Trovo personalmente molto difficile giustificare la scelta del Governo di permettere l’apertura ad aziende con 3 mila dipendenti e imporre la chiusura a un negozio di borsette. Così si va a infierire su categorie piccole e piccolissime che chiedono di aprire bottega per mantenere la famiglia». Oltre all’anticipo dell’apertura per il commercio al dettaglio e la possibilità, con proprie ordinanze, di disporre le ulteriori aperture da lunedì 18, Fedriga in sede di Conferenza delle Regioni ha ribadito che è necessario che dal Governo giunga una precisa e puntuale programmazione.
«Se è vero che il presidente del Consiglio ha fatto intendere una possibilità di apertura, questa – commenta il presidente – è stata ancora una volta confusa.

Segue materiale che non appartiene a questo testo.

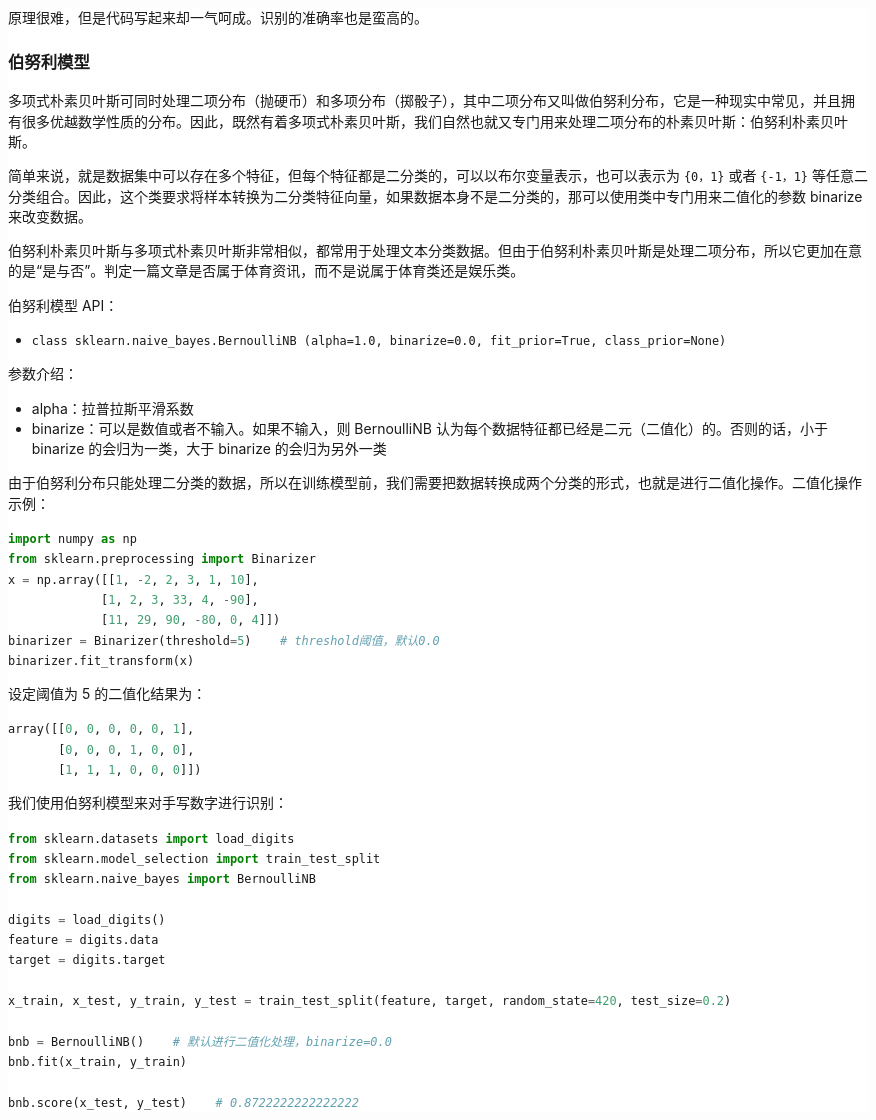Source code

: 原理很难，但是代码写起来却一气呵成。识别的准确率也是蛮高的。

### 伯努利模型

多项式朴素贝叶斯可同时处理二项分布（抛硬币）和多项分布（掷骰子），其中二项分布又叫做伯努利分布，它是一种现实中常见，并且拥有很多优越数学性质的分布。因此，既然有着多项式朴素贝叶斯，我们自然也就又专门用来处理二项分布的朴素贝叶斯：伯努利朴素贝叶斯。

简单来说，就是数据集中可以存在多个特征，但每个特征都是二分类的，可以以布尔变量表示，也可以表示为 `{0，1}` 或者 `{-1，1}` 等任意二分类组合。因此，这个类要求将样本转换为二分类特征向量，如果数据本身不是二分类的，那可以使用类中专门用来二值化的参数 binarize 来改变数据。

伯努利朴素贝叶斯与多项式朴素贝叶斯非常相似，都常用于处理文本分类数据。但由于伯努利朴素贝叶斯是处理二项分布，所以它更加在意的是“是与否”。判定一篇文章是否属于体育资讯，而不是说属于体育类还是娱乐类。

伯努利模型 API：

- `class sklearn.naive_bayes.BernoulliNB (alpha=1.0, binarize=0.0, fit_prior=True, class_prior=None)`

参数介绍：

  - alpha：拉普拉斯平滑系数
  - binarize：可以是数值或者不输入。如果不输入，则 BernoulliNB 认为每个数据特征都已经是二元（二值化）的。否则的话，小于 binarize 的会归为一类，大于 binarize 的会归为另外一类

由于伯努利分布只能处理二分类的数据，所以在训练模型前，我们需要把数据转换成两个分类的形式，也就是进行二值化操作。二值化操作示例：

```python
import numpy as np
from sklearn.preprocessing import Binarizer
x = np.array([[1, -2, 2, 3, 1, 10],
             [1, 2, 3, 33, 4, -90],
             [11, 29, 90, -80, 0, 4]])
binarizer = Binarizer(threshold=5)    # threshold阈值，默认0.0
binarizer.fit_transform(x)
```

设定阈值为 5 的二值化结果为：

```python
array([[0, 0, 0, 0, 0, 1],
       [0, 0, 0, 1, 0, 0],
       [1, 1, 1, 0, 0, 0]])
```

我们使用伯努利模型来对手写数字进行识别：

```python
from sklearn.datasets import load_digits
from sklearn.model_selection import train_test_split
from sklearn.naive_bayes import BernoulliNB

digits = load_digits()
feature = digits.data
target = digits.target

x_train, x_test, y_train, y_test = train_test_split(feature, target, random_state=420, test_size=0.2)

bnb = BernoulliNB()    # 默认进行二值化处理，binarize=0.0
bnb.fit(x_train, y_train)

bnb.score(x_test, y_test)    # 0.8722222222222222
```
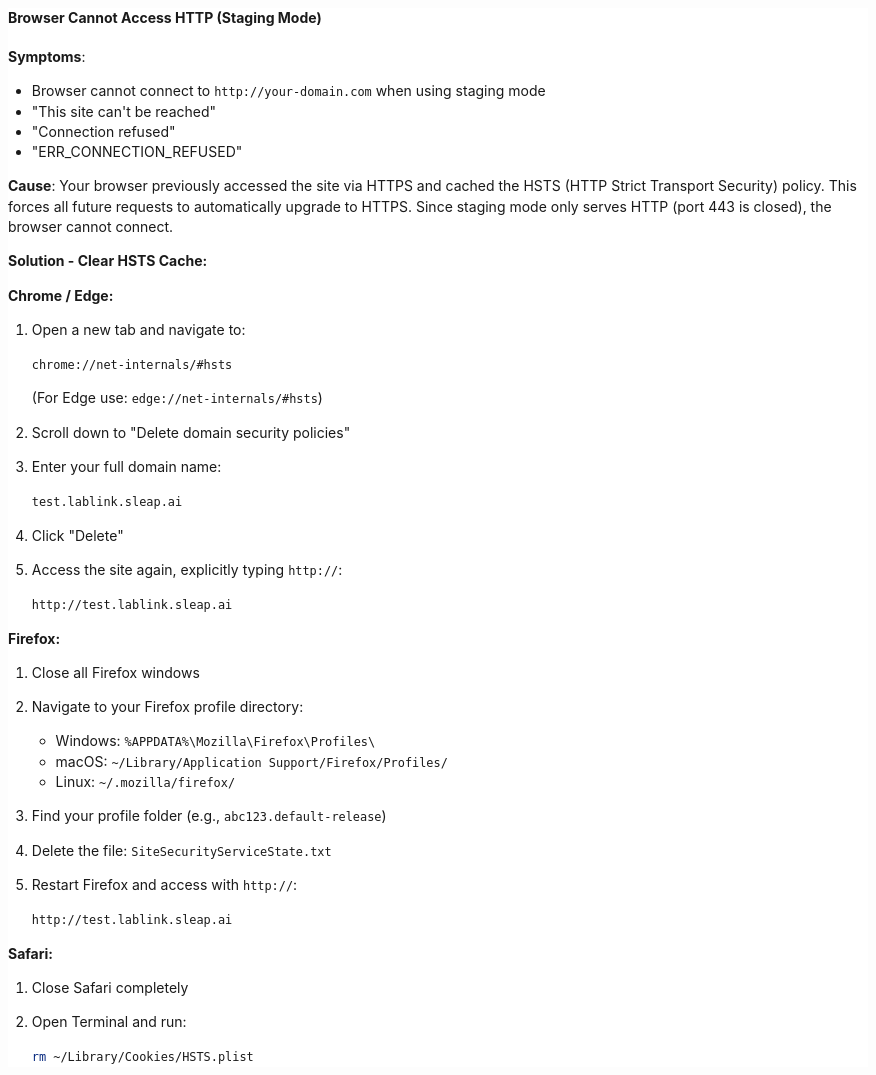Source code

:#### Browser Cannot Access HTTP (Staging Mode)

**Symptoms**:
- Browser cannot connect to `http://your-domain.com` when using staging mode
- "This site can't be reached"
- "Connection refused"
- "ERR_CONNECTION_REFUSED"

**Cause**: Your browser previously accessed the site via HTTPS and cached the HSTS (HTTP Strict Transport Security) policy. This forces all future requests to automatically upgrade to HTTPS. Since staging mode only serves HTTP (port 443 is closed), the browser cannot connect.

**Solution - Clear HSTS Cache:**

**Chrome / Edge:**

1. Open a new tab and navigate to:
   ```
   chrome://net-internals/#hsts
   ```
   (For Edge use: `edge://net-internals/#hsts`)

2. Scroll down to "Delete domain security policies"

3. Enter your full domain name:
   ```
   test.lablink.sleap.ai
   ```

4. Click "Delete"

5. Access the site again, explicitly typing `http://`:
   ```
   http://test.lablink.sleap.ai
   ```

**Firefox:**

1. Close all Firefox windows

2. Navigate to your Firefox profile directory:
   - Windows: `%APPDATA%\Mozilla\Firefox\Profiles\`
   - macOS: `~/Library/Application Support/Firefox/Profiles/`
   - Linux: `~/.mozilla/firefox/`

3. Find your profile folder (e.g., `abc123.default-release`)

4. Delete the file: `SiteSecurityServiceState.txt`

5. Restart Firefox and access with `http://`:
   ```
   http://test.lablink.sleap.ai
   ```

**Safari:**

1. Close Safari completely

2. Open Terminal and run:
   ```bash
   rm ~/Library/Cookies/HSTS.plist
   ```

Non abbiamo certezza sull’evoluzione di un possibile aumento dei contagi, ma questo non sarà certamente determinato dall’apertura del negozio di borsette: temo molto di più il possibile mancato rispetto delle regole di distanziamento, laddove ci sono migliaia di lavoratori gomito a gomito. Gli esercenti sono pronti, hanno già i protocolli di comportamento siglati dalle sigle di categoria e si sono attrezzati per garantire a dipendenti e clienti la massima sicurezza».

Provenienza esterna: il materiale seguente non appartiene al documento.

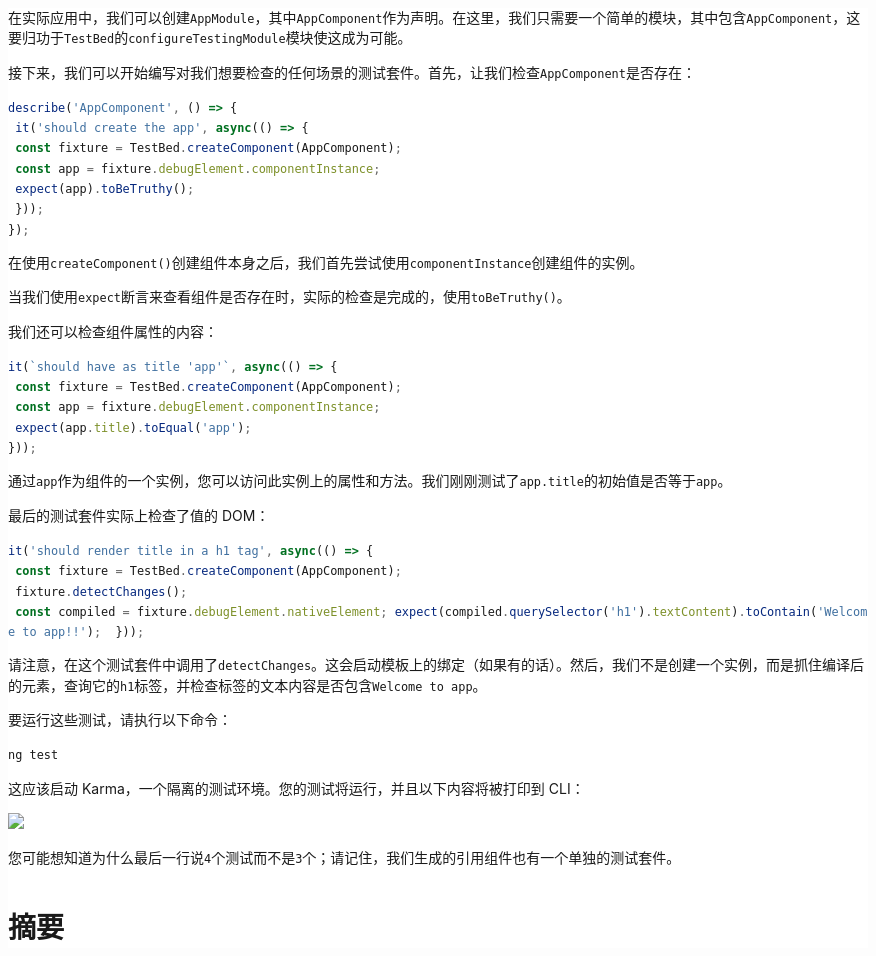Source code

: 在实际应用中，我们可以创建`AppModule`，其中`AppComponent`作为声明。在这里，我们只需要一个简单的模块，其中包含`AppComponent`，这要归功于`TestBed`的`configureTestingModule`模块使这成为可能。

接下来，我们可以开始编写对我们想要检查的任何场景的测试套件。首先，让我们检查`AppComponent`是否存在：

```ts
describe('AppComponent', () => {  
 it('should create the app', async(() => {  
 const fixture = TestBed.createComponent(AppComponent);  
 const app = fixture.debugElement.componentInstance;  
 expect(app).toBeTruthy();  
 }));
});
```

在使用`createComponent()`创建组件本身之后，我们首先尝试使用`componentInstance`创建组件的实例。

当我们使用`expect`断言来查看组件是否存在时，实际的检查是完成的，使用`toBeTruthy()`。

我们还可以检查组件属性的内容：

```ts
it(`should have as title 'app'`, async(() => {  
 const fixture = TestBed.createComponent(AppComponent);  
 const app = fixture.debugElement.componentInstance;  
 expect(app.title).toEqual('app');  
}));
```

通过`app`作为组件的一个实例，您可以访问此实例上的属性和方法。我们刚刚测试了`app.title`的初始值是否等于`app`。

最后的测试套件实际上检查了值的 DOM：

```ts
it('should render title in a h1 tag', async(() => {  
 const fixture = TestBed.createComponent(AppComponent);  
 fixture.detectChanges();  
 const compiled = fixture.debugElement.nativeElement; expect(compiled.querySelector('h1').textContent).toContain('Welcome to app!!');  }));
```

请注意，在这个测试套件中调用了`detectChanges`。这会启动模板上的绑定（如果有的话）。然后，我们不是创建一个实例，而是抓住编译后的元素，查询它的`h1`标签，并检查标签的文本内容是否包含`Welcome to app`。

要运行这些测试，请执行以下命令：

```ts
ng test
```

这应该启动 Karma，一个隔离的测试环境。您的测试将运行，并且以下内容将被打印到 CLI：

![](https://github.com/OpenDocCN/freelearn-angular-zh/raw/master/docs/ts2-ng-dev/img/f8bea96f-951b-425b-8dfe-e478a1ca9699.png)

您可能想知道为什么最后一行说`4`个测试而不是`3`个；请记住，我们生成的引用组件也有一个单独的测试套件。

# 摘要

Un salasso milionario. Fedriga, a differenza dei colleghi delle ordinarie, ha anche un altro motivo per insistere sulla ripartenza e cioè il gettito fiscale che il Friuli Venezia Giulia perde, a titolo di compartecipazioni erariali, per ogni giorno di ulteriore serrata. «In caso di ritorno alla normalità fra giugno e luglio, si stima che l’emergenza coronavirus possa produrre una perdita di gettito per l’esercizio 2020 del Friuli Venezia Giulia di circa 700 milioni. Si tratta di un valore che però in questo momento non possiamo ancora definire in modo preciso per l’incertezza sui tempi e sui modi sia della ripartenza che delle fasi successive».

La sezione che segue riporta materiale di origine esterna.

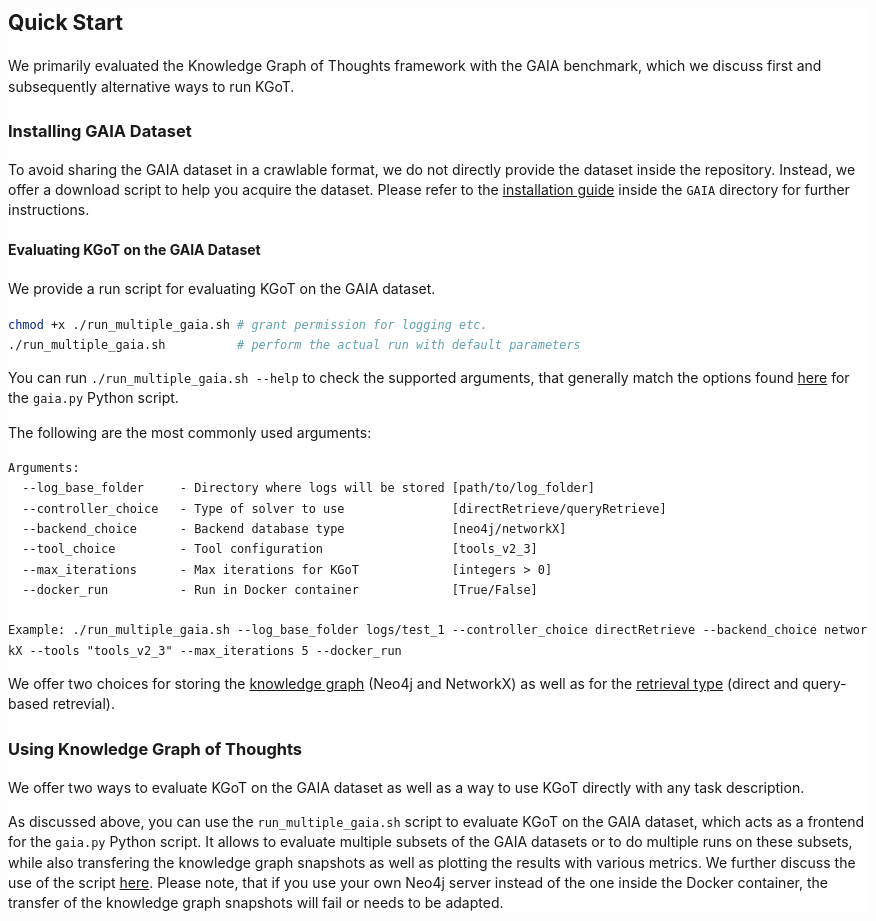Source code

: ## Quick Start

We primarily evaluated the Knowledge Graph of Thoughts framework with the GAIA benchmark, which we discuss first and subsequently alternative ways to run KGoT.

### Installing GAIA Dataset

To avoid sharing the GAIA dataset in a crawlable format, we do not directly provide the dataset inside the repository. Instead, we offer a download script to help you acquire the dataset.
Please refer to the [installation guide](GAIA/dataset/README.md) inside the `GAIA` directory for further instructions.

#### Evaluating KGoT on the GAIA Dataset

We provide a run script for evaluating KGoT on the GAIA dataset.

```bash
chmod +x ./run_multiple_gaia.sh # grant permission for logging etc.
./run_multiple_gaia.sh          # perform the actual run with default parameters
```

You can run `./run_multiple_gaia.sh --help` to check the supported arguments, that generally match the options found [here](GAIA/README.md#evaluate-kgot-on-gaia) for the `gaia.py` Python script.

The following are the most commonly used arguments:

```
Arguments:
  --log_base_folder     - Directory where logs will be stored [path/to/log_folder]
  --controller_choice   - Type of solver to use               [directRetrieve/queryRetrieve]
  --backend_choice      - Backend database type               [neo4j/networkX]
  --tool_choice         - Tool configuration                  [tools_v2_3]
  --max_iterations      - Max iterations for KGoT             [integers > 0]
  --docker_run          - Run in Docker container             [True/False]

Example: ./run_multiple_gaia.sh --log_base_folder logs/test_1 --controller_choice directRetrieve --backend_choice networkX --tools "tools_v2_3" --max_iterations 5 --docker_run
```

We offer two choices for storing the [knowledge graph](kgot/knowledge_graph/README.md) (Neo4j and NetworkX) as well as for the [retrieval type](kgot/controller#knowledge-extraction) (direct and query-based retrevial).

### Using Knowledge Graph of Thoughts

We offer two ways to evaluate KGoT on the GAIA dataset as well as a way to use KGoT directly with any task description.

As discussed above, you can use the `run_multiple_gaia.sh` script to evaluate KGoT on the GAIA dataset, which acts as a frontend for the `gaia.py` Python script.
It allows to evaluate multiple subsets of the GAIA datasets or to do multiple runs on these subsets, while also transfering the knowledge graph snapshots as well as plotting the results with various metrics.
We further discuss the use of the script [here](GAIA#evaluating-multiple-subsets).
Please note, that if you use your own Neo4j server instead of the one inside the Docker container, the transfer of the knowledge graph snapshots will fail or needs to be adapted.
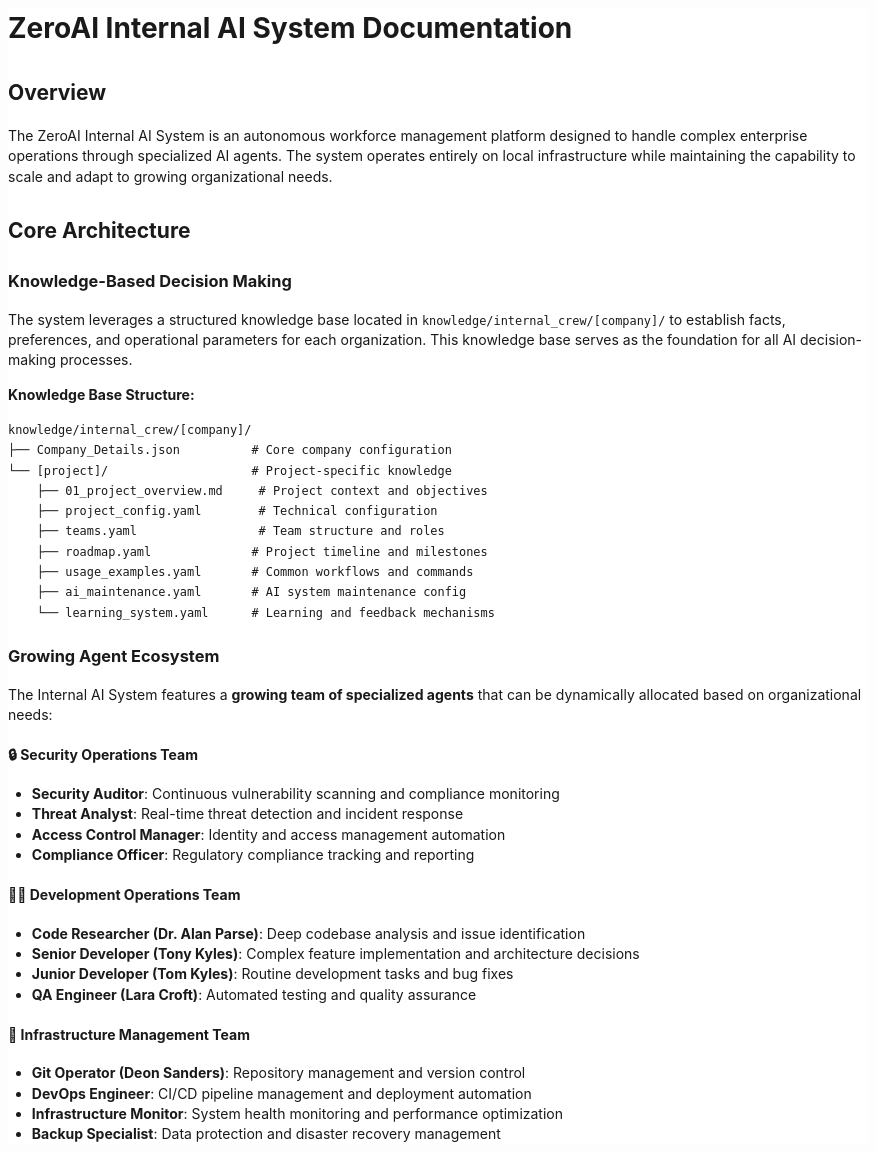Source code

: # ZeroAI Internal AI System Documentation

## Overview

The ZeroAI Internal AI System is an autonomous workforce management platform designed to handle complex enterprise operations through specialized AI agents. The system operates entirely on local infrastructure while maintaining the capability to scale and adapt to growing organizational needs.

## Core Architecture

### Knowledge-Based Decision Making

The system leverages a structured knowledge base located in `knowledge/internal_crew/[company]/` to establish facts, preferences, and operational parameters for each organization. This knowledge base serves as the foundation for all AI decision-making processes.

**Knowledge Base Structure:**
```
knowledge/internal_crew/[company]/
├── Company_Details.json          # Core company configuration
└── [project]/                    # Project-specific knowledge
    ├── 01_project_overview.md     # Project context and objectives
    ├── project_config.yaml        # Technical configuration
    ├── teams.yaml                 # Team structure and roles
    ├── roadmap.yaml              # Project timeline and milestones
    ├── usage_examples.yaml       # Common workflows and commands
    ├── ai_maintenance.yaml       # AI system maintenance config
    └── learning_system.yaml      # Learning and feedback mechanisms
```

### Growing Agent Ecosystem

The Internal AI System features a **growing team of specialized agents** that can be dynamically allocated based on organizational needs:

#### 🔒 Security Operations Team
- **Security Auditor**: Continuous vulnerability scanning and compliance monitoring
- **Threat Analyst**: Real-time threat detection and incident response
- **Access Control Manager**: Identity and access management automation
- **Compliance Officer**: Regulatory compliance tracking and reporting

#### 👨‍💻 Development Operations Team
- **Code Researcher (Dr. Alan Parse)**: Deep codebase analysis and issue identification
- **Senior Developer (Tony Kyles)**: Complex feature implementation and architecture decisions
- **Junior Developer (Tom Kyles)**: Routine development tasks and bug fixes
- **QA Engineer (Lara Croft)**: Automated testing and quality assurance

#### 🔧 Infrastructure Management Team
- **Git Operator (Deon Sanders)**: Repository management and version control
- **DevOps Engineer**: CI/CD pipeline management and deployment automation
- **Infrastructure Monitor**: System health monitoring and performance optimization
- **Backup Specialist**: Data protection and disaster recovery management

Parola, questa, dell’assessore alle Finanze Barbara Zilli in relazione allo stato dell’economia del Fvg. «Per contrastare gli effetti nefasti dell’epidemia e a fronte di un impressionante calo delle risorse, stiamo ugualmente affrontando ingenti spese – ha sottolineato Zilli – per interventi di carattere sanitario e per sostenere le famiglie e le imprese. L’obiettivo non è soltanto quello di continuare a preservare i servizi essenziali, ma anche di rilanciare l’economia regionale garantendo un adeguato supporto alle aziende nella delicata fase della ripartenza. Così, dopo un preliminare confronto con le altre Regioni Autonome, abbiamo iniziato a dialogare in modo costruttivo con il ministro Boccia, formulando precise richieste al Governo come l’annullamento del contributo al risanamento della finanza pubblica nazionale».